═════ Given information ═════

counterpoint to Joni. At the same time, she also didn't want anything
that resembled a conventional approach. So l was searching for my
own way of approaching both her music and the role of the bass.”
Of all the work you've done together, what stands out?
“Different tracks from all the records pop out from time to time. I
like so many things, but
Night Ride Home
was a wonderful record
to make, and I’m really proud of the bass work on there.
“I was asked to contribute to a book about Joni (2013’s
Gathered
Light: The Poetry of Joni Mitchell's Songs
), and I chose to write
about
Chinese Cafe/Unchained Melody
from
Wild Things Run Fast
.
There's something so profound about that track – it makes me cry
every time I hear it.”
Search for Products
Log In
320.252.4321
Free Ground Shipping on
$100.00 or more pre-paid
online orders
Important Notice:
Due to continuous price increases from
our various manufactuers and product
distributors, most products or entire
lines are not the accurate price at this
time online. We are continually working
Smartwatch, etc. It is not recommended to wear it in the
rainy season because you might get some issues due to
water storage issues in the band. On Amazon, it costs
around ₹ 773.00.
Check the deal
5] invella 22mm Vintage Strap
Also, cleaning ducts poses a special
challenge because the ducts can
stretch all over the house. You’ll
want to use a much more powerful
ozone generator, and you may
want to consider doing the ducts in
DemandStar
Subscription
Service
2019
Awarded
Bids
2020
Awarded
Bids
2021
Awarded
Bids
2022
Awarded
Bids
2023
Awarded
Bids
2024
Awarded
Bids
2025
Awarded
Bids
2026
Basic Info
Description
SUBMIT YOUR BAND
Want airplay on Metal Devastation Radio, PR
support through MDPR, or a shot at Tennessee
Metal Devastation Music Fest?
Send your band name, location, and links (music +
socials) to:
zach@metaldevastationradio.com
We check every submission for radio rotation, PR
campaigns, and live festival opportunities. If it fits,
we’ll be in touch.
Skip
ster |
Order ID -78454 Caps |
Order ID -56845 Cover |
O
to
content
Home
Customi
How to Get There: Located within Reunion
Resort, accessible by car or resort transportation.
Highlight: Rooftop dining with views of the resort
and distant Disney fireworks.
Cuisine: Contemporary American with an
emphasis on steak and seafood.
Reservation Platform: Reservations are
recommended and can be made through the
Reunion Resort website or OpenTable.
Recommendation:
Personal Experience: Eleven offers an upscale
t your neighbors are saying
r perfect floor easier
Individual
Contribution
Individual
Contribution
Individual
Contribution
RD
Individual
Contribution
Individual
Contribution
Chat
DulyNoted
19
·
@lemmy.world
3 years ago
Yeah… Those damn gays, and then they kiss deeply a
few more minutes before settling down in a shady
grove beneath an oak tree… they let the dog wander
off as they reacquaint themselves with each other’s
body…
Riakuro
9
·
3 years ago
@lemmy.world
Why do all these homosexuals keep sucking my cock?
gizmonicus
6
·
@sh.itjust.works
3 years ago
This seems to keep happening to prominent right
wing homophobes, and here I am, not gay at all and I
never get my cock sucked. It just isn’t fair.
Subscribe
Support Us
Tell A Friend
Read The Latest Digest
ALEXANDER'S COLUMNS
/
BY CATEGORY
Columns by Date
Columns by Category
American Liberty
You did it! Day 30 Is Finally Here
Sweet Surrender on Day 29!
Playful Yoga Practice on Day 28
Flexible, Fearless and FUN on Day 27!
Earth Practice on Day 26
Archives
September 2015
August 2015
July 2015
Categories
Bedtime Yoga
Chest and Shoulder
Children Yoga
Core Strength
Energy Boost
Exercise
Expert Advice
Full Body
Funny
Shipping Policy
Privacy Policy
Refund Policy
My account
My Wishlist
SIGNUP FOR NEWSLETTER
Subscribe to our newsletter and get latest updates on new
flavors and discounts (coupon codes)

═════

# Required action
Output all of the material, please, exactly as it stands.

# Solution
counterpoint to Joni. At the same time, she also didn't want anything
that resembled a conventional approach. So l was searching for my
own way of approaching both her music and the role of the bass.”
Of all the work you've done together, what stands out?
“Different tracks from all the records pop out from time to time. I
like so many things, but
Night Ride Home
was a wonderful record
to make, and I’m really proud of the bass work on there.
“I was asked to contribute to a book about Joni (2013’s
Gathered
Light: The Poetry of Joni Mitchell's Songs
), and I chose to write
about
Chinese Cafe/Unchained Melody
from
Wild Things Run Fast
.
There's something so profound about that track – it makes me cry
every time I hear it.”
Search for Products
Log In
320.252.4321
Free Ground Shipping on
$100.00 or more pre-paid
online orders
Important Notice:
Due to continuous price increases from
our various manufactuers and product
distributors, most products or entire
lines are not the accurate price at this
time online. We are continually working
Smartwatch, etc. It is not recommended to wear it in the
rainy season because you might get some issues due to
water storage issues in the band. On Amazon, it costs
around ₹ 773.00.
Check the deal
5] invella 22mm Vintage Strap
Also, cleaning ducts poses a special
challenge because the ducts can
stretch all over the house. You’ll
want to use a much more powerful
ozone generator, and you may
want to consider doing the ducts in
DemandStar
Subscription
Service
2019
Awarded
Bids
2020
Awarded
Bids
2021
Awarded
Bids
2022
Awarded
Bids
2023
Awarded
Bids
2024
Awarded
Bids
2025
Awarded
Bids
2026
Basic Info
Description
SUBMIT YOUR BAND
Want airplay on Metal Devastation Radio, PR
support through MDPR, or a shot at Tennessee
Metal Devastation Music Fest?
Send your band name, location, and links (music +
socials) to:
zach@metaldevastationradio.com
We check every submission for radio rotation, PR
campaigns, and live festival opportunities. If it fits,
we’ll be in touch.
Skip
ster |
Order ID -78454 Caps |
Order ID -56845 Cover |
O
to
content
Home
Customi
How to Get There: Located within Reunion
Resort, accessible by car or resort transportation.
Highlight: Rooftop dining with views of the resort
and distant Disney fireworks.
Cuisine: Contemporary American with an
emphasis on steak and seafood.
Reservation Platform: Reservations are
recommended and can be made through the
Reunion Resort website or OpenTable.
Recommendation:
Personal Experience: Eleven offers an upscale
t your neighbors are saying
r perfect floor easier
Individual
Contribution
Individual
Contribution
Individual
Contribution
RD
Individual
Contribution
Individual
Contribution
Chat
DulyNoted
19
·
@lemmy.world
3 years ago
Yeah… Those damn gays, and then they kiss deeply a
few more minutes before settling down in a shady
grove beneath an oak tree… they let the dog wander
off as they reacquaint themselves with each other’s
body…
Riakuro
9
·
3 years ago
@lemmy.world
Why do all these homosexuals keep sucking my cock?
gizmonicus
6
·
@sh.itjust.works
3 years ago
This seems to keep happening to prominent right
wing homophobes, and here I am, not gay at all and I
never get my cock sucked. It just isn’t fair.
Subscribe
Support Us
Tell A Friend
Read The Latest Digest
ALEXANDER'S COLUMNS
/
BY CATEGORY
Columns by Date
Columns by Category
American Liberty
You did it! Day 30 Is Finally Here
Sweet Surrender on Day 29!
Playful Yoga Practice on Day 28
Flexible, Fearless and FUN on Day 27!
Earth Practice on Day 26
Archives
September 2015
August 2015
July 2015
Categories
Bedtime Yoga
Chest and Shoulder
Children Yoga
Core Strength
Energy Boost
Exercise
Expert Advice
Full Body
Funny
Shipping Policy
Privacy Policy
Refund Policy
My account
My Wishlist
SIGNUP FOR NEWSLETTER
Subscribe to our newsletter and get latest updates on new
flavors and discounts (coupon codes)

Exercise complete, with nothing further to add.